O Grupo de Trabalho “Ditadura e Repressão aos trabalhadores, às trabalhadoras e ao movimento sindical”, da Comissão Nacional da Verdade, vai recomendar em seu Relatório Final que as empresas e empresários que colaboraram com o regime militar sejam punidos e serão convocados para audiência ainda este ano.
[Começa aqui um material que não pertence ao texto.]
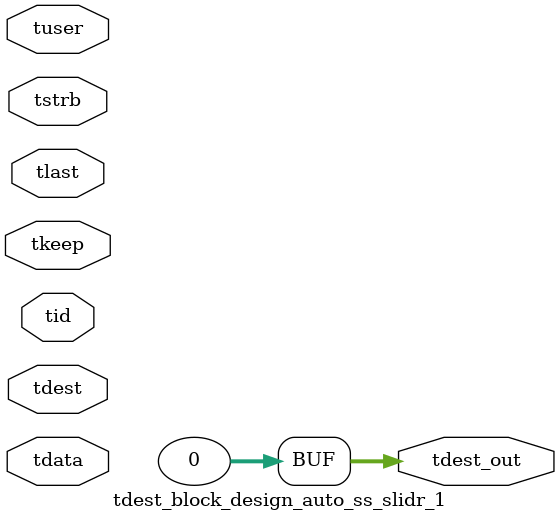
<source format=v>


`timescale 1ps/1ps

module tdest_block_design_auto_ss_slidr_1 #
(
parameter C_S_AXIS_TDATA_WIDTH = 32,
parameter C_S_AXIS_TUSER_WIDTH = 0,
parameter C_S_AXIS_TID_WIDTH   = 0,
parameter C_S_AXIS_TDEST_WIDTH = 0,
parameter C_M_AXIS_TDEST_WIDTH = 32
)
(
input  [(C_S_AXIS_TDATA_WIDTH == 0 ? 1 : C_S_AXIS_TDATA_WIDTH)-1:0     ] tdata,
input  [(C_S_AXIS_TUSER_WIDTH == 0 ? 1 : C_S_AXIS_TUSER_WIDTH)-1:0     ] tuser,
input  [(C_S_AXIS_TID_WIDTH   == 0 ? 1 : C_S_AXIS_TID_WIDTH)-1:0       ] tid,
input  [(C_S_AXIS_TDEST_WIDTH == 0 ? 1 : C_S_AXIS_TDEST_WIDTH)-1:0     ] tdest,
input  [(C_S_AXIS_TDATA_WIDTH/8)-1:0 ] tkeep,
input  [(C_S_AXIS_TDATA_WIDTH/8)-1:0 ] tstrb,
input                                                                    tlast,
output [C_M_AXIS_TDEST_WIDTH-1:0] tdest_out
);

assign tdest_out = {1'b0};

endmodule


</source>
A decisão foi tomada após a realização de um curso nos dias 06 e 07 de setembro em São Paulo, para conhecer a experiência de responsabilização na Argentina.
A atividade contou com a presença da pesquisadora argentina Victoria Basualdo que apresentou uma análise histórica dos impactos da ditadura de 1976-1983 sobre a classe trabalhadora e o movimento sindical argentino, bem como a posterior luta e evolução do processo de Justiça para os trabalhadores, especialmente, os avanços recentes na definição da responsabilidade empresarial.
Victoria apresentou aos participantes do curso a experiência de investigação, coleta de documentos e testemunhos a qual resultou na possibilidade de abertura de processo criminal contra empresários que, de alguma forma, colaboraram com a ditadura militar no país vizinho.
A pesquisadora e coautora do livro “Cuentas Pendientes” mostrou aos pesquisadores, dirigentes sindicais e membros de Comissões e Comitês da Verdade de diversos estados, que participaram da atividade, quatro casos exemplares da Argentina e dados que comprovam como a perseguição no país vizinho também foi direcionado às classes trabalhadoras.
De acordo com a pesquisadora, 30% dos desaparecidos na Argentina eram trabalhadores e, mesmo com os entraves jurídicos, foi importante juntar indícios e testemunhos para comprovar a responsabilidade de empresários na colaboração com o regime repressivo. “O processo de justiça ajuda a revelar a verdade e a resgatar a memória”, disse.
Pesquisas realizadas pelo GT dos Trabalhadores mostram que no Brasil empresas entregavam listas com nome, endereço residencial e, em alguns casos, o setor no qual o operário trabalhava, como pode ser visto na chamada “lista negra” do ABCD, onde mais de 60 empresas entregaram os dados dos trabalhadores aos órgãos de repressão. Ou ainda, exemplos identificados em diversos estados do país mostram prisões dentro do local de trabalho, empresas que disponibilizavam veículos para transportar seus empregados ao Dops, e até mesmo redes de informação entre os empresários que impediam a contratação de um trabalhador demitido em outra fábrica do mesmo setor.
Para a coordenadora do GT, Dra Rosa Cardoso, é preciso fazer o acerto de contas com a ditadura no Brasil e mostrar que a classe trabalhadora foi o alvo primordial da repressão. “Como os civis participaram do regime ainda é pouco conhecido e é de muito interesse investigar. É preciso a judicialização dos casos. Essa responsabilidade não pode ser esquecida”, ressaltou.
Agora, membros das 10 Centrais Sindicais e Entidades de Trabalhadores, que compõe o GT, discutem de que forma o processo de responsabilização dos empresários ligados aos órgãos de repressão serão colocados nas recomendações do Relatório Final.
Pesquisas promovidas pela CSP-Conlutas. O Sindicato dos Metalúrgicos de São José dos Campos e Região, filiado à CSP-Conlutas vem promovendo desde o início do ano uma pesquisa da relação das empresas com os órgãos da ditadura militar que já encontrou informações reveladoras. Entre elas a existência do Cecose (Centro Comunitário de Segurança do Vale do Paraíba), que monitorava trabalhadores para posteriores demissões, perseguições e chegaram a levar a prisões. Entre as empresas envolvidas há a Embraer, GM, Philips, Bundy e diversas outras.
Sindicatos ligados à Federação Nacional dos Petroleiros (FNP), alguns deles ligados à Central, também aprovaram resolução em seu Congresso Nacional realizado recentemente para a realização da investigação nos documentos da Petrobras que constam do Arquivo Nacional com relatos detalhados da colaboração da empresa com os órgãos de informação da ditadura contra os trabalhadores que provocaram perseguições, demissões com e sem justa causa, prisões e até torturas.
Como disse Sebastião Neto, da secretaria executiva do GT, a colaboração foi tanta que é difícil encontrar quem não colaborou. “É difícil encontrar quais as empresas que não colaboraram”, disse na entrevista coletiva convocada pela Comissão Nacional da Verdade na última segunda-feira (8).